§ Supplied passage

* Start *

You are viewing a plain text version of this content. The canonical link for it is here.

Posted to user@mahout.apache.org by Vitaly Davydov <vd...@mirantis.com> on 2011/10/31 12:20:46 UTC

ClusterDumper issue

Hello,
We use mahout Kmeans-algorithm and convert its binary output to text
representation via ClusterDumper. When our input has reached approximately
20 million points, ClusterDumper takes 2.5 Gb RAM and fails with "Out of
memory error". Our machines don't have swap and we can't increase RAM
currently. Is there a way to avoid this problem?

The exception is attached below:

"Exception in thread "main" java.lang.OutOfMemoryError: Java heap space
at
org.apache.mahout.common.iterator.sequencefile.SequenceFileIterator.computeNext(SequenceFileIterator.java:101)
at
org.apache.mahout.common.iterator.sequencefile.SequenceFileIterator.computeNext(SequenceFileIterator.java:38)
at
com.google.common.collect.AbstractIterator.tryToComputeNext(AbstractIterator.java:135)
at
com.google.common.collect.AbstractIterator.hasNext(AbstractIterator.java:130)
at com.google.common.collect.Iterators$5.hasNext(Iterators.java:474)
at
com.google.common.collect.ForwardingIterator.hasNext(ForwardingIterator.java:39)
at
org.apache.mahout.utils.clustering.ClusterDumper.readPoints(ClusterDumper.java:239)
at
org.apache.mahout.utils.clustering.ClusterDumper.init(ClusterDumper.java:193)

* End *

Dataset items
* Start *

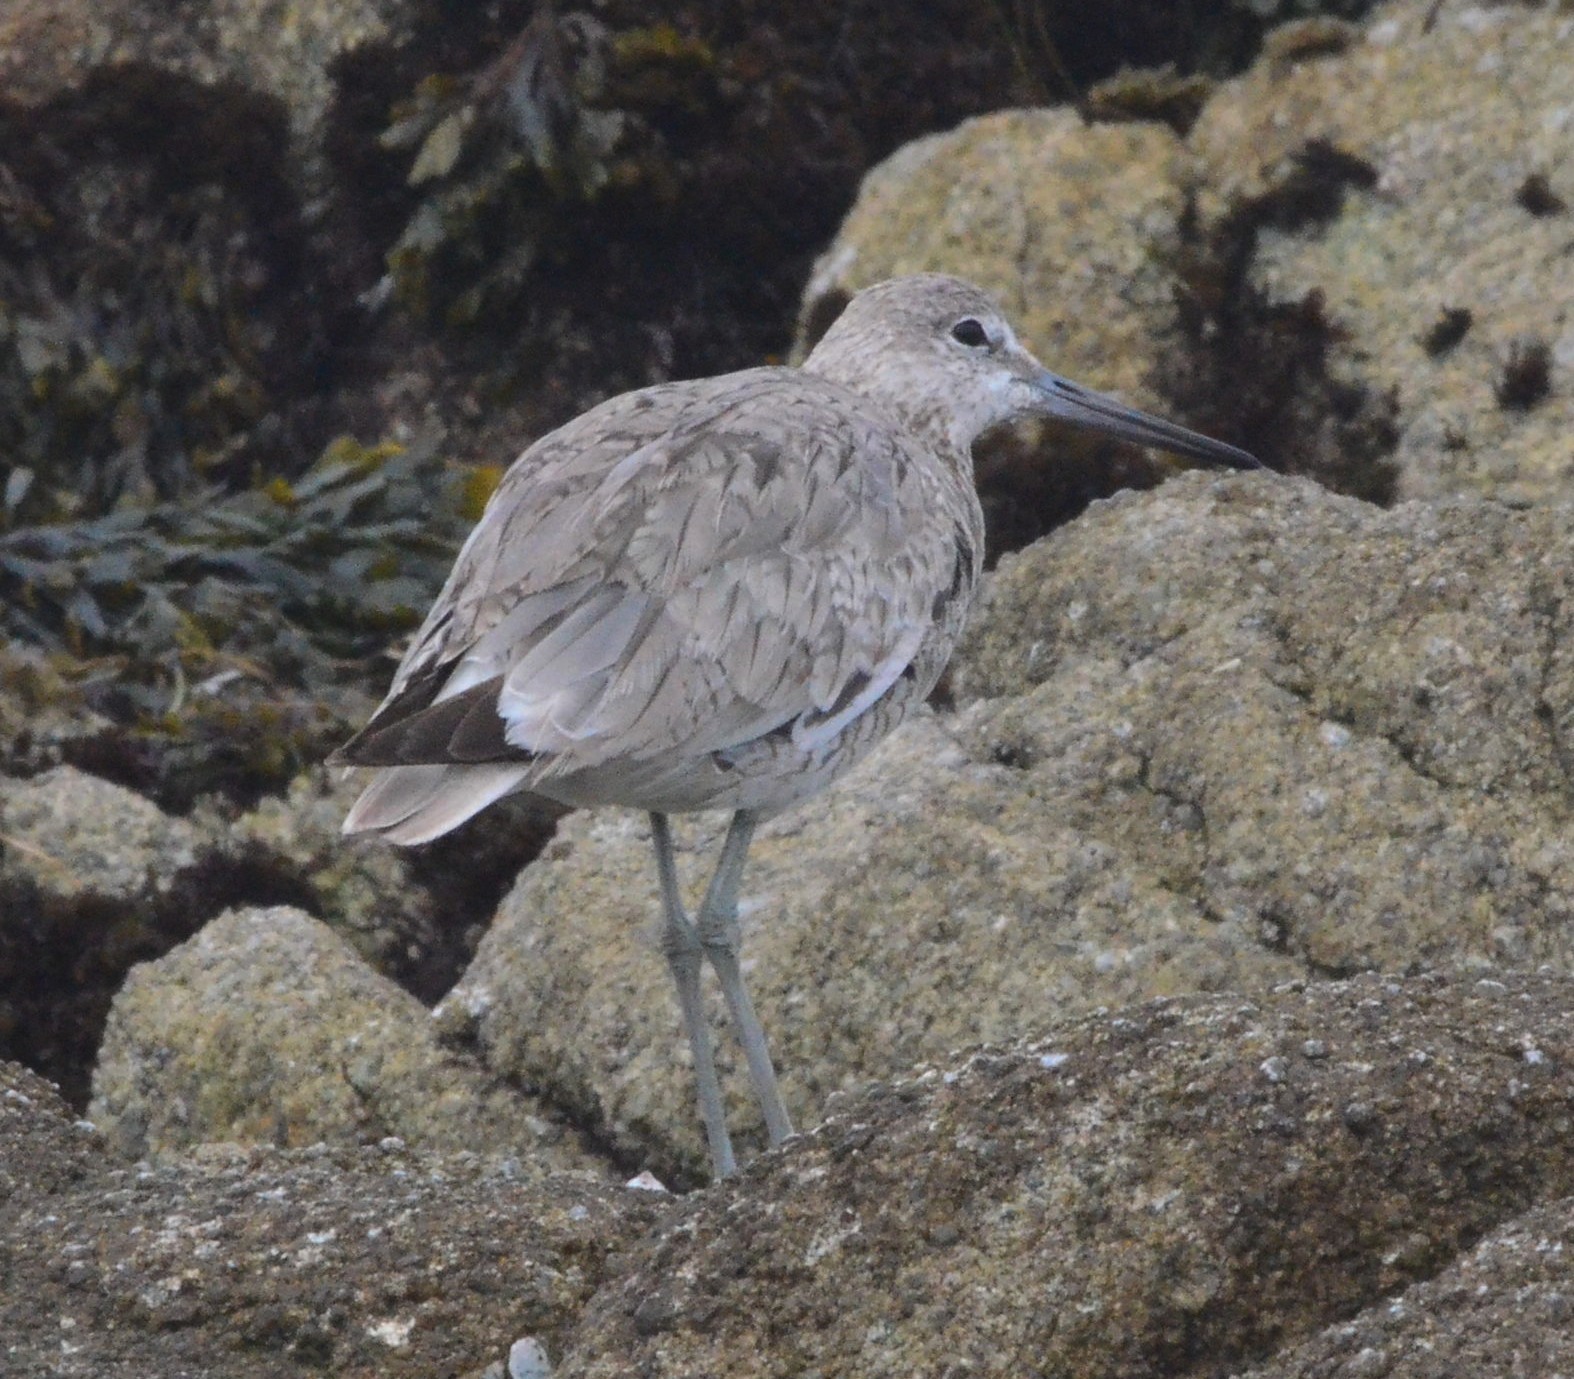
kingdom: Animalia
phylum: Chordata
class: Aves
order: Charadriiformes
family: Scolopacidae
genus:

* End *

Write out the ClusterDumper post starting with "Posted to user@mahout.apache.org" and going on through "avoid this problem?", but swap "20 million points" for "30 million points". Rely only on the ClusterDumper post for what comes next.

Posted to user@mahout.apache.org by Vitaly Davydov <vd...@mirantis.com> on 2011/10/31 12:20:46 UTC

ClusterDumper issue

Hello,
We use mahout Kmeans-algorithm and convert its binary output to text
representation via ClusterDumper. When our input has reached approximately
30 million points, ClusterDumper takes 2.5 Gb RAM and fails with "Out of
memory error". Our machines don't have swap and we can't increase RAM
currently. Is there a way to avoid this problem?